Please find attached netstat -t -as output for the node on which repair hung 
and the node which never got Merkle Tree Request.
ThanksAnuj
 


    On Sunday, 29 November 2015 11:13 PM, Anuj Wadehra <anujw_2...@yahoo.co.in> 
wrote:
 

 Hi All,

I am summarizing the setup, problem & key observations till now:

Setup: Cassandra 2.0.14. 2 DCs with 3 nodes each connected via 10Gbps VPN. We 
run repair with -par and -pr option.
Problem: Repair Hangs. Merkle Tree Responses are not received from one or more 
nodes in remote DC.

Observations till now:
1. Repair hangs intermittently on one node of  DC2.. Only on one occasion, 
repair hung on one other node in DC2 too.
2. Mostly, the node from which Merkle tree was not received does NOT have any 
message "Sending completed merkle tree .." in logs.
3. Often Hinted Handoffs get triggered across DCs and hint replays time-out.
4. Many times, when repair is run after long time it FAILS initially. But, if 
we restart Cassandra and re-run repair , it SUCCEEDS.
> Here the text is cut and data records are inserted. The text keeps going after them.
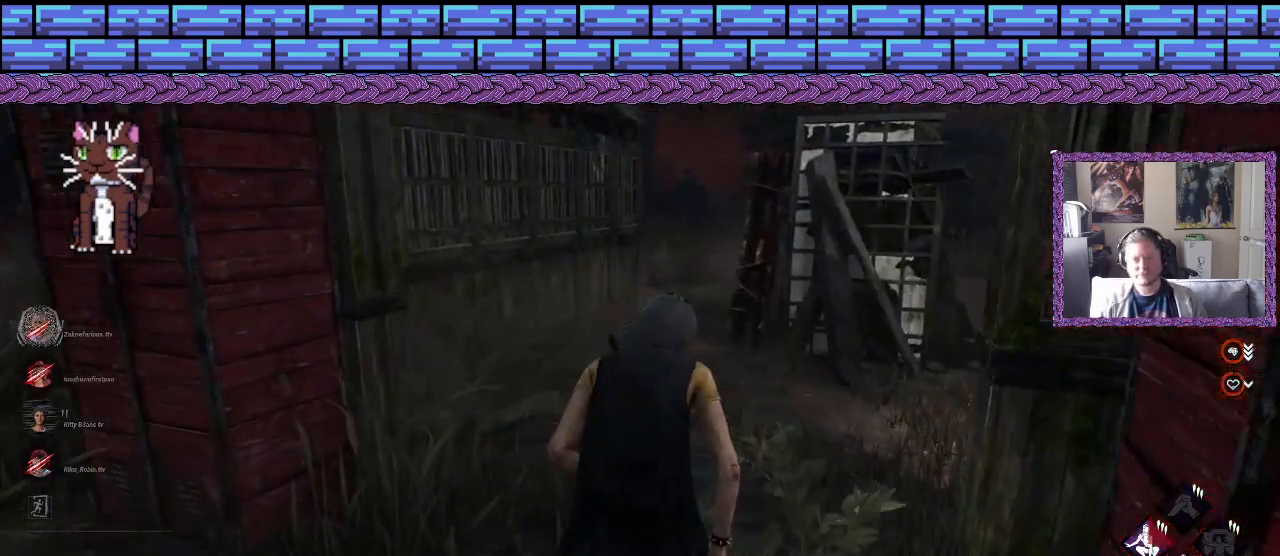
{"buttons": ["L1"], "left_stick": "up", "right_stick": "center", "events": [[67, "right_stick", "center"]]}
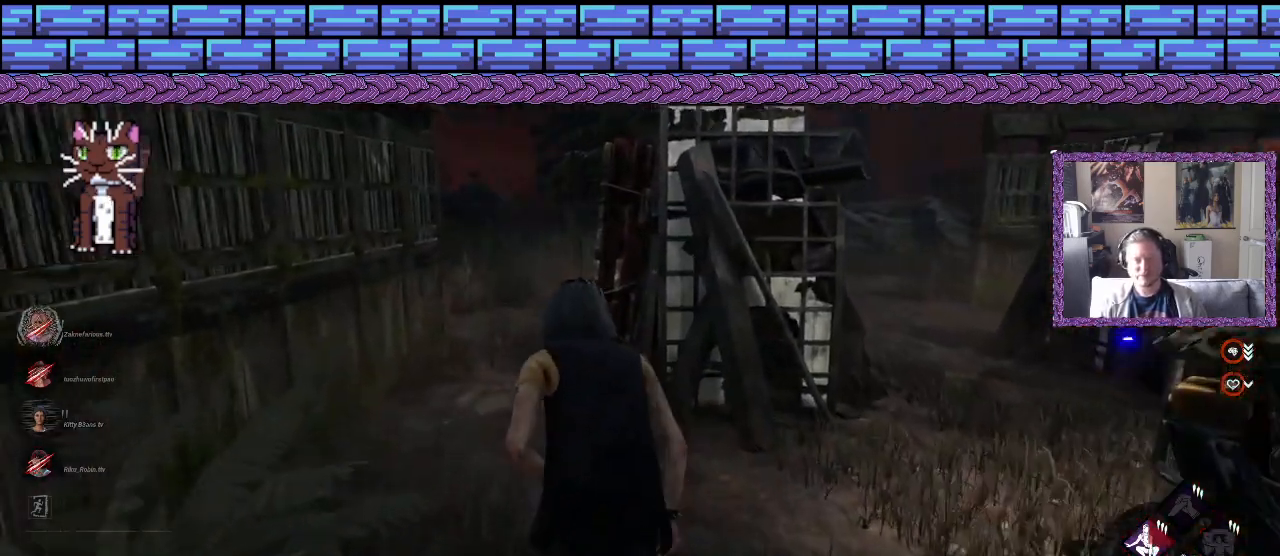
{"buttons": ["L1"], "left_stick": "up-left", "right_stick": "right", "events": [[67, "right_stick", "right"], [233, "left_stick", "up-left"]]}
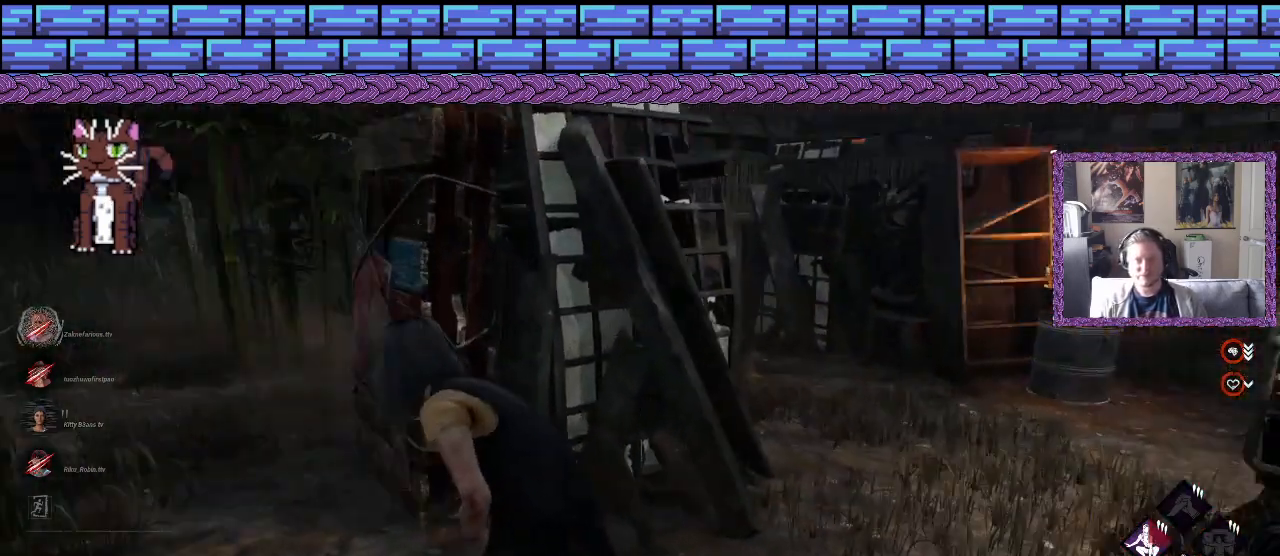
{"buttons": ["L1"], "left_stick": "left", "right_stick": "right", "events": [[233, "left_stick", "left"]]}
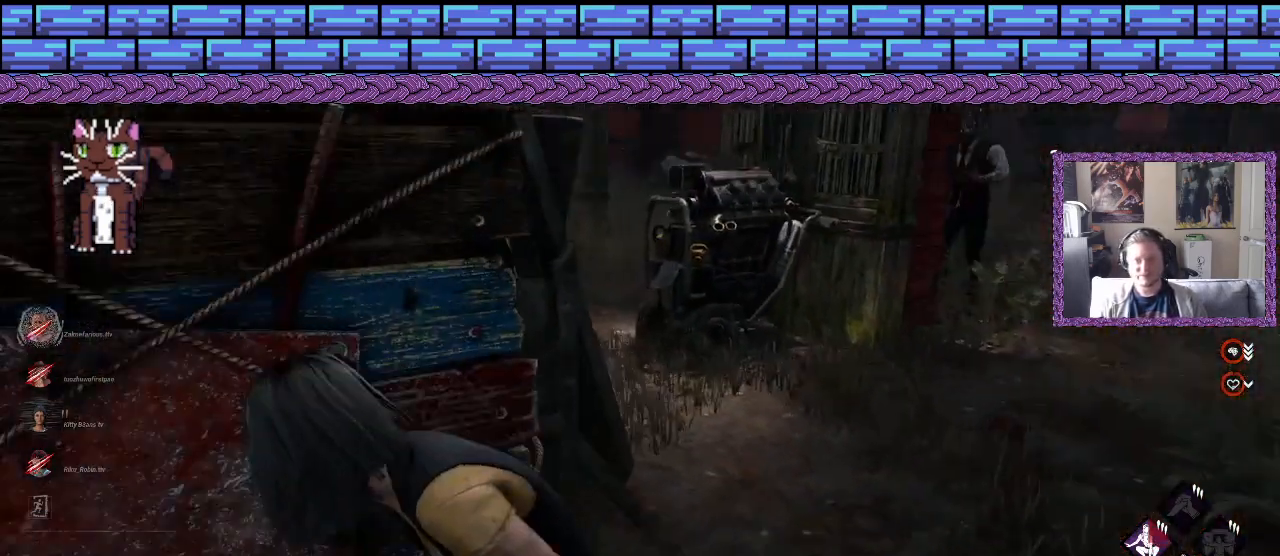
{"buttons": [], "left_stick": "up", "right_stick": "right", "events": [[400, "left_stick", "up-left"], [500, "L1", "up"], [500, "left_stick", "up"]]}
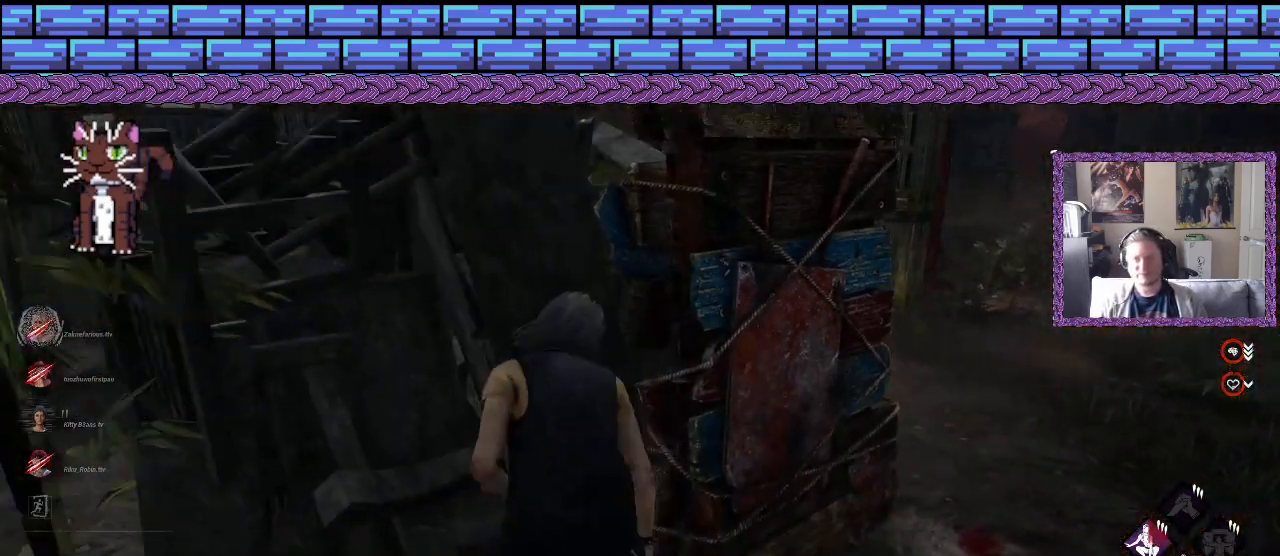
{"buttons": ["L2"], "left_stick": "center", "right_stick": "center", "events": [[33, "right_stick", "center"], [100, "left_stick", "center"], [433, "L2", "down"]]}
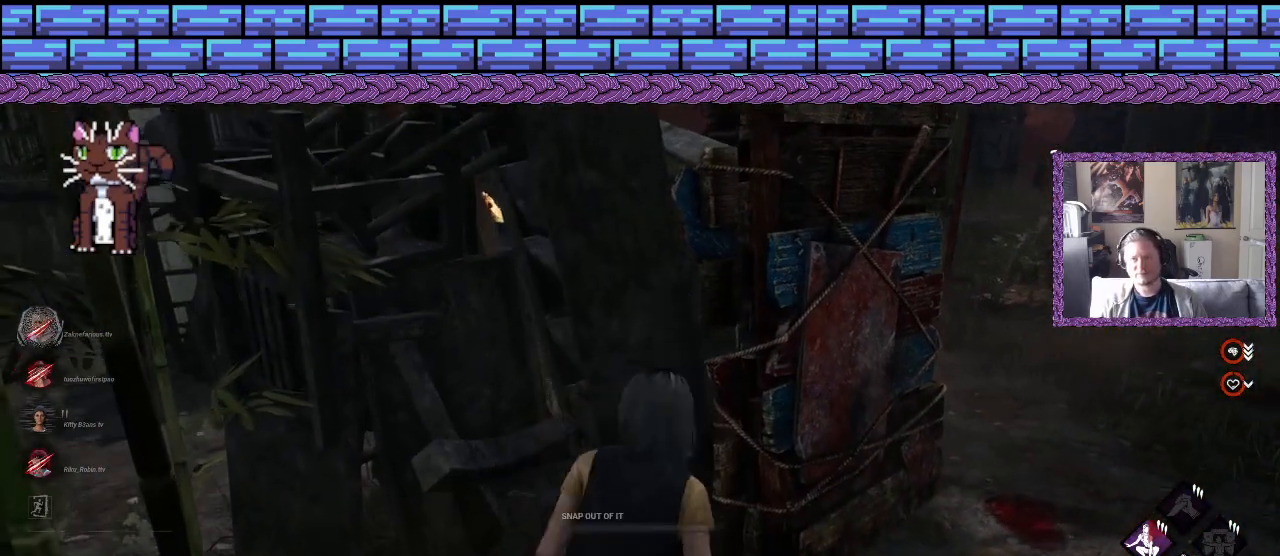
{"buttons": ["L2"], "left_stick": "center", "right_stick": "center", "events": []}
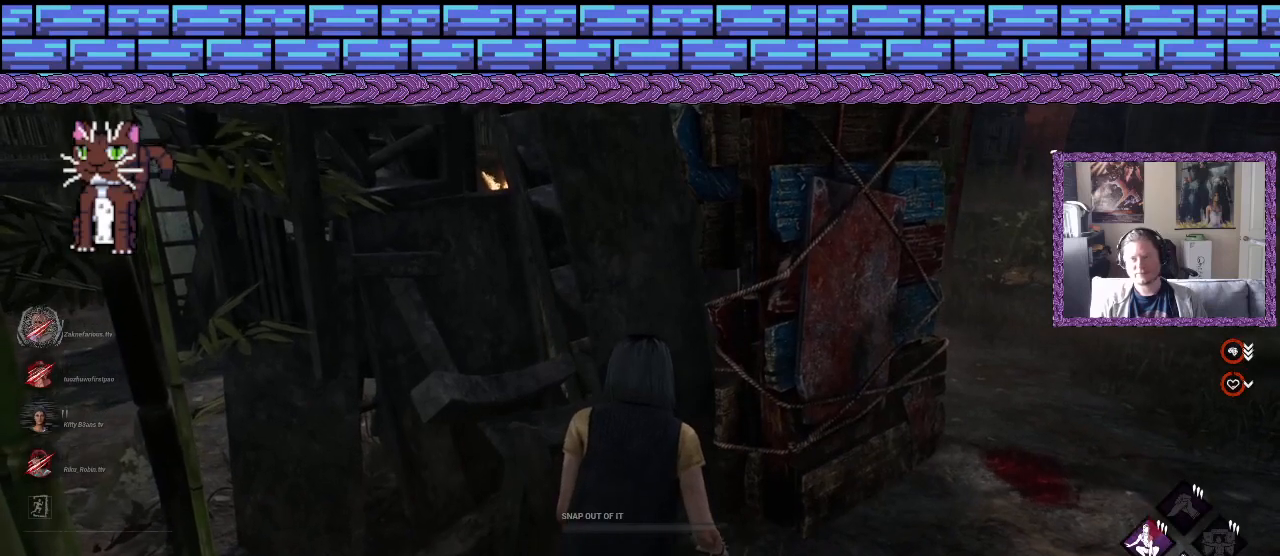
{"buttons": ["L2"], "left_stick": "center", "right_stick": "center", "events": []}
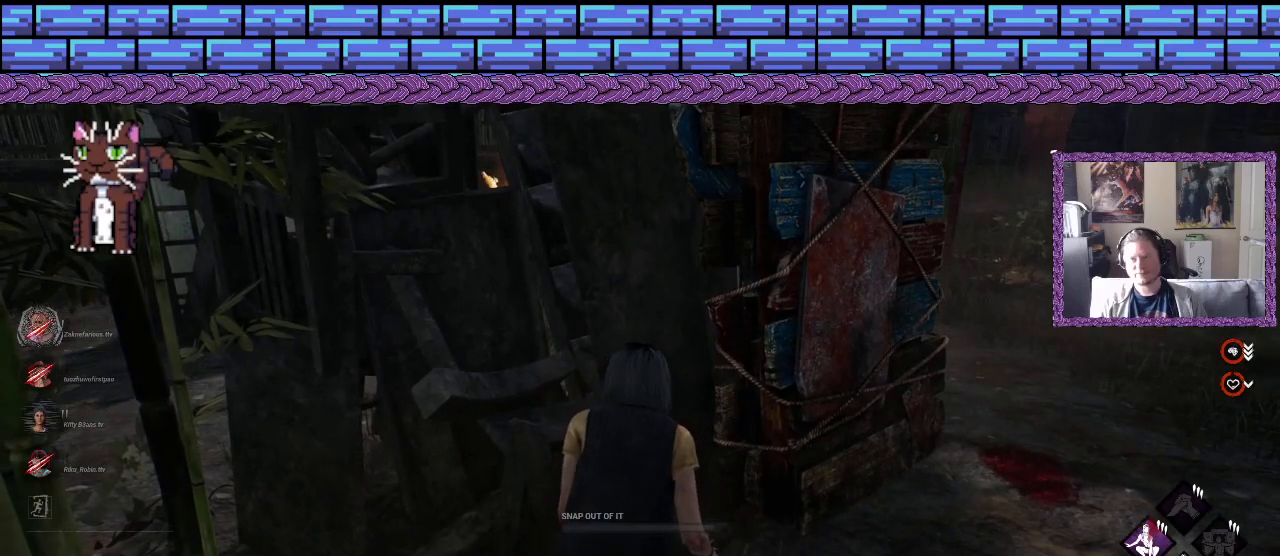
{"buttons": ["L2"], "left_stick": "center", "right_stick": "center", "events": []}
Logs: DEBUG logs Attached.

Observations from Log:1. When we started repair on 10.X.15.115, we got error 
messages "error writing to /X.X.X.X
java.io.IOException: Connection timed out" for 2 nodes in remote DC: 
10.X.14.113 and 10.X.14.111. Merkle tree were received from these 2 nodes.

2. Merkle Tree reponse was not received from 3rd node in remote DC: 10.X.14.115 
(for which no error occurred)

3. Hinted handoff started for 3rd node (10.X.14.115 ) but hint replay timed-out.
If it's a network issue then why the issue is only in DC2 and mostly observed 
on one node.

ThanksAnuj 


    On Sunday, 29 November 2015 10:44 PM, Anuj Wadehra <anujw_2...@yahoo.co.in> 
wrote:
 

 Yes. I think you are correct, problem might have resolved via Cassandra 
restart rather than increasing request timeout.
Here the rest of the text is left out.